Die musikalische Qualität dieser frühen Richter-Aufnahmen ist sehr hoch. Man erlebt einen quasi wilden Pianisten, der an Grenzen geht und die Werke von Liszt absolut phänomenal darbietet. Kondrashins Studio-Aufnahme des 1. Liszt-Konzertes ist der von Ancerls Live-Aufführung etwas überlegen. Auch das im Studio eingespielte 2. Klavierkonzert mit dem LSO und Kondrashin ist dem Live-Mitschnitt mit dem doch sehr mittelmäßigen Bolshoi-Orchester, ebenfalls unter Kondrashin, vorzuziehen. Aber auch Chopins Balladen, Walzer, Nocturnes, Mazurken, Polonaisen, Scherzi und Präludien finden in Richter einen ebenso intelligenten wie virtuosen Gestalter, der auch hier immer wieder bis an die Grenzen des Möglichen geht.

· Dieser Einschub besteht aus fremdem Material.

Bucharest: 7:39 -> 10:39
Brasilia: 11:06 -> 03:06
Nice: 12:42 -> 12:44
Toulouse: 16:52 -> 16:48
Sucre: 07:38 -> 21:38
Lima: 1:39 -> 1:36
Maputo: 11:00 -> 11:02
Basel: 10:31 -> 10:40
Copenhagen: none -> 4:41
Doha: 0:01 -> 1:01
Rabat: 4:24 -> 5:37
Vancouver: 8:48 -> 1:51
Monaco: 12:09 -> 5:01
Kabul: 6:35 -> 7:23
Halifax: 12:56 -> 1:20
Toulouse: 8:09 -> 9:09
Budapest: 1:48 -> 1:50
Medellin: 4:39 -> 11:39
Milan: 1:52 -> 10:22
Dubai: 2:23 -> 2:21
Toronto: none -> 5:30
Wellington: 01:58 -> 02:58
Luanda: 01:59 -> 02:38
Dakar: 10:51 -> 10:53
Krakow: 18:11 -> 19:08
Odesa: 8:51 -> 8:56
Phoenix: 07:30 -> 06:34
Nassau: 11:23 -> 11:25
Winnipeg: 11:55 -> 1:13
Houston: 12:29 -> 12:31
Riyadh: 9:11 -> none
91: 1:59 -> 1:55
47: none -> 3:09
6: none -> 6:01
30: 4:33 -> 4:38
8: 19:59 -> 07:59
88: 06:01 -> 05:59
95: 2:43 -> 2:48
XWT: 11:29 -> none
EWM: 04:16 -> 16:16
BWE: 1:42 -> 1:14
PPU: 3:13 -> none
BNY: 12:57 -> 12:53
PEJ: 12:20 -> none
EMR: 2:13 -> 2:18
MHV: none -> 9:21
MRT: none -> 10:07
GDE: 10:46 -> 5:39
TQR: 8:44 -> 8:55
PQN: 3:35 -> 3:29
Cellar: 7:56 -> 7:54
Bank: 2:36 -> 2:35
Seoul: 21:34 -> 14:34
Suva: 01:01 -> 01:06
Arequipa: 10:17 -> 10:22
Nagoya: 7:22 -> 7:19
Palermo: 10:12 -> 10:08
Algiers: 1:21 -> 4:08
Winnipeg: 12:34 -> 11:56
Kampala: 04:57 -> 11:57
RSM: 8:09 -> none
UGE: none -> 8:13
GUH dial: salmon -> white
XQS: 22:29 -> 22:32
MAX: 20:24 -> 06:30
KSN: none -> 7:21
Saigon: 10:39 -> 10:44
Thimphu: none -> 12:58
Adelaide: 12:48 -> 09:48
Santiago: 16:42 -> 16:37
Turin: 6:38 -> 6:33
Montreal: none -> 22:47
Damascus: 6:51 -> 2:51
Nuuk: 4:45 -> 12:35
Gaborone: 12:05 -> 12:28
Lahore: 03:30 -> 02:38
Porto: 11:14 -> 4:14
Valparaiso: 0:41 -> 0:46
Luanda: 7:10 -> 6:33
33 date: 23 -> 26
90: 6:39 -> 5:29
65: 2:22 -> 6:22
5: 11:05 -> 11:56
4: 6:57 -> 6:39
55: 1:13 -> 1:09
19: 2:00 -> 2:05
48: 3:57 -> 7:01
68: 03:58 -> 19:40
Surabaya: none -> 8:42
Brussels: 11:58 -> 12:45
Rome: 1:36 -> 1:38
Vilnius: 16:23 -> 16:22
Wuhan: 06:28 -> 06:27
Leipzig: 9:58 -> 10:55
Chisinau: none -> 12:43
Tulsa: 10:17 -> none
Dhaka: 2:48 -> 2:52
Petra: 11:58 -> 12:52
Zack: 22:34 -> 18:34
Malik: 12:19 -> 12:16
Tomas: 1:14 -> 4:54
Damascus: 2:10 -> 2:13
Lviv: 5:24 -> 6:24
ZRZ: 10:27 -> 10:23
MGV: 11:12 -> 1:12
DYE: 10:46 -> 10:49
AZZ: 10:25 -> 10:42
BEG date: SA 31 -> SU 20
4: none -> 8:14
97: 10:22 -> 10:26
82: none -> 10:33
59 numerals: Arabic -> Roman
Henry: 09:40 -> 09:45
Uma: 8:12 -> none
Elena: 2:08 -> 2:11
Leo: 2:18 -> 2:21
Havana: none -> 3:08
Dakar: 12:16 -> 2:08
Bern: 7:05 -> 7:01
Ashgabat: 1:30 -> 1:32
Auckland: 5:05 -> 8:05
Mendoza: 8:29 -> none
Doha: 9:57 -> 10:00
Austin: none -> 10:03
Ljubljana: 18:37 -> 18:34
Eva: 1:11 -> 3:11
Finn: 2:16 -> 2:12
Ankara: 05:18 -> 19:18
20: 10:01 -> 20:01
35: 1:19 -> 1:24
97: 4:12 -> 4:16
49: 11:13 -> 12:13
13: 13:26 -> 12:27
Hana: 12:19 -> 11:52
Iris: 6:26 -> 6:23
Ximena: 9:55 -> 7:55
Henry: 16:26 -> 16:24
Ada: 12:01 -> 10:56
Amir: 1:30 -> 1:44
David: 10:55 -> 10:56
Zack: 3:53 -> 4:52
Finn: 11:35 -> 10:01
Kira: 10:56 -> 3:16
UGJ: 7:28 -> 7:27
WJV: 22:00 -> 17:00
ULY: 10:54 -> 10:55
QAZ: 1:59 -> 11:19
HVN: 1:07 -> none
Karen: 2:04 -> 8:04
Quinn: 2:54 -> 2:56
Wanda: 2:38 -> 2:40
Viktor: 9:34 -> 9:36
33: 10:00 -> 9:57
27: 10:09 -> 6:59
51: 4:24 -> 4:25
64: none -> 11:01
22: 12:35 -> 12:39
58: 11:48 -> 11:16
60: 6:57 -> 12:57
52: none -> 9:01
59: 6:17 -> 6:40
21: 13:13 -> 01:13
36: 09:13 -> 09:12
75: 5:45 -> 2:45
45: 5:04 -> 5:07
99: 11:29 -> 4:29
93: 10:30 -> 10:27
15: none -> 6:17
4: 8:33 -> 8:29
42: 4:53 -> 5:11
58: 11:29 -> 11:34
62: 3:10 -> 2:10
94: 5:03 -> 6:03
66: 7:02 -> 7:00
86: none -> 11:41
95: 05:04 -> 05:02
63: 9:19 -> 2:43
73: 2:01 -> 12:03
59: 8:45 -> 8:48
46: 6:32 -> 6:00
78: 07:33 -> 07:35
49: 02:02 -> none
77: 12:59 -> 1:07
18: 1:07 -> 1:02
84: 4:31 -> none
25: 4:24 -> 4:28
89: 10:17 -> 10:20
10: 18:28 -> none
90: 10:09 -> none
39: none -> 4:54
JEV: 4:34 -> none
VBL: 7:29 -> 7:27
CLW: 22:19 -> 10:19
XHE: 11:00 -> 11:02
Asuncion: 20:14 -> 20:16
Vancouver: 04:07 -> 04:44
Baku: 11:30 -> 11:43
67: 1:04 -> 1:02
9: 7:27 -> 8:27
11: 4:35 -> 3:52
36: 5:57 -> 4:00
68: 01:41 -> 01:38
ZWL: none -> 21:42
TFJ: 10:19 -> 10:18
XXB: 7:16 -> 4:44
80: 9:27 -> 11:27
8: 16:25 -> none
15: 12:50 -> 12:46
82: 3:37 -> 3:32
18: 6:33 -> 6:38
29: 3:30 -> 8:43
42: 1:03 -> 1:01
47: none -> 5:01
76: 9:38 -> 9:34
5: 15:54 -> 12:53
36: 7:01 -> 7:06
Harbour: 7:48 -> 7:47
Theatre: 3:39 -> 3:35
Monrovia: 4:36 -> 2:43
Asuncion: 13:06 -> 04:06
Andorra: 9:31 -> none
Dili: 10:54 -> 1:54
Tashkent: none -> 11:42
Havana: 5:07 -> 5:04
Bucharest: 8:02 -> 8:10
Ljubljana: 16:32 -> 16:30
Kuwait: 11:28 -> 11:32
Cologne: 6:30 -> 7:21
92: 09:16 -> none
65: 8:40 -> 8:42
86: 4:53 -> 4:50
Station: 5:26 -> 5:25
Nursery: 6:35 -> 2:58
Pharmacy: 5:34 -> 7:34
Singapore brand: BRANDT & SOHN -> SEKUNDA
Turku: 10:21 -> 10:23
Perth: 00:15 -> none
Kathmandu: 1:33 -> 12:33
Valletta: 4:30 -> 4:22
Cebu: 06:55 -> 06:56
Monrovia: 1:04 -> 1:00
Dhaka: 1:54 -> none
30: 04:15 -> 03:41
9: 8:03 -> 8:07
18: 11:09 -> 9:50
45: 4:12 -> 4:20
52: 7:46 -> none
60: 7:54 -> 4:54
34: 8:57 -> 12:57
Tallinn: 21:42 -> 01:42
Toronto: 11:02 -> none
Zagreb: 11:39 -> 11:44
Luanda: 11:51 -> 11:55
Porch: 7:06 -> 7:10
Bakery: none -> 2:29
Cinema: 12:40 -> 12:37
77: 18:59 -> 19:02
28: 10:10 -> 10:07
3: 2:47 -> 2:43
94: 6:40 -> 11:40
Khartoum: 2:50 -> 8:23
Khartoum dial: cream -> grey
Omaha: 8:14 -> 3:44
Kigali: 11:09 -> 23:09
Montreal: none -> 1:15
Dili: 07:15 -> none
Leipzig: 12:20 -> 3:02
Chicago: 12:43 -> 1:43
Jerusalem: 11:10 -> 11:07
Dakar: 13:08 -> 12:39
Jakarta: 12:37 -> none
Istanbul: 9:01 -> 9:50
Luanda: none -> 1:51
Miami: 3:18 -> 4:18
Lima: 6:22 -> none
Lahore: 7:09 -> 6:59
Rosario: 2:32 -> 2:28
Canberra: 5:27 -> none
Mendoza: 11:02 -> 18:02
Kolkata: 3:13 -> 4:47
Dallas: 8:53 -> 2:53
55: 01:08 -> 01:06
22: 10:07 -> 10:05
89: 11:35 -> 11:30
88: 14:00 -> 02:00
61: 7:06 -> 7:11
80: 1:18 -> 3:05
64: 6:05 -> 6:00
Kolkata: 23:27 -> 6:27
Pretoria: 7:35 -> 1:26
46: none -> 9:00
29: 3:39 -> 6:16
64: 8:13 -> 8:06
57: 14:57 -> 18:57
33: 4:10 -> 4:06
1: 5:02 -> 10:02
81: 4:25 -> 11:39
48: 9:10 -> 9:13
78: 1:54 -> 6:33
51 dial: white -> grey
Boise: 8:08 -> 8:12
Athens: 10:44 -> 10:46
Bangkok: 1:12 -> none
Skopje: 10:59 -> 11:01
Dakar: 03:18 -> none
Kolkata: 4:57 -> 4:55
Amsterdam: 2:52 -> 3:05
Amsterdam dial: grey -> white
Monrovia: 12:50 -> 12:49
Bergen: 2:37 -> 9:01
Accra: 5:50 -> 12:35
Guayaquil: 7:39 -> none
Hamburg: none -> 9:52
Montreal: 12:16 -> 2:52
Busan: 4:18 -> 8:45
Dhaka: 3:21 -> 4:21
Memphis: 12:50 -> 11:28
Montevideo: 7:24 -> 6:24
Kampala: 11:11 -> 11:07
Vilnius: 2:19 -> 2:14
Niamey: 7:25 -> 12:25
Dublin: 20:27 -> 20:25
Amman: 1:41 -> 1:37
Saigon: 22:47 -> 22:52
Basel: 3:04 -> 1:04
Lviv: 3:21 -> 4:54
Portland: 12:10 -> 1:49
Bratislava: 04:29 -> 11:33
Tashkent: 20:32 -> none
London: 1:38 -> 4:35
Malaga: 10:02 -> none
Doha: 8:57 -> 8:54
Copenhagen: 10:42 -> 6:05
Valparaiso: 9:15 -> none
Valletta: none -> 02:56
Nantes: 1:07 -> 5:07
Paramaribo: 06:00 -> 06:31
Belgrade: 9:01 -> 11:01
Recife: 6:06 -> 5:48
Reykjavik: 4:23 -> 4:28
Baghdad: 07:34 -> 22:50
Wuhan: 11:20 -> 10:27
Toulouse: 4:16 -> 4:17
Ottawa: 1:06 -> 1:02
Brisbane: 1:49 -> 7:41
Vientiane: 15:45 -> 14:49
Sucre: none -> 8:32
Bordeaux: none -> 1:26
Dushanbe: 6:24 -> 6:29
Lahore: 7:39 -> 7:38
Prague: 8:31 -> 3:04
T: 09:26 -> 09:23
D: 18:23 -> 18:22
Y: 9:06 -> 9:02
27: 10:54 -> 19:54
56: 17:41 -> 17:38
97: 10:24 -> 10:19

Da es sich bei den meisten Aufnahmen um Live-Mitschnitte handelt, ist die Aufnahmequalität nicht besonders gut. Und wer so wild und leidenschaftlich spielt wie Svjatoslav Richter, der darf sich dann auch erlauben, mal falsche Noten zu treffen. Also: Wer sich akkurate, klangvolle und transparente Aufnahmen wünscht, der ist mit dieser Box schlecht beraten. Wer aber Leidenschaft und geniale Virtuosität sucht und dabei einen schlechten Klang und pianistische Fehlgriffe in Kauf nimmt, der wird mit dem ‘wilden Svjatoslav’ seine Freude haben.
Das Booklet zu diesem Set ist leider etwas dürftig geraten. Dass voll mitgestaltende Künstler auf dem Cover als ‘special guests’ bezeichnet werden, ist auch eher erstaunlich, kann die Qualität der Musik allerdings nicht beeinträchtigen.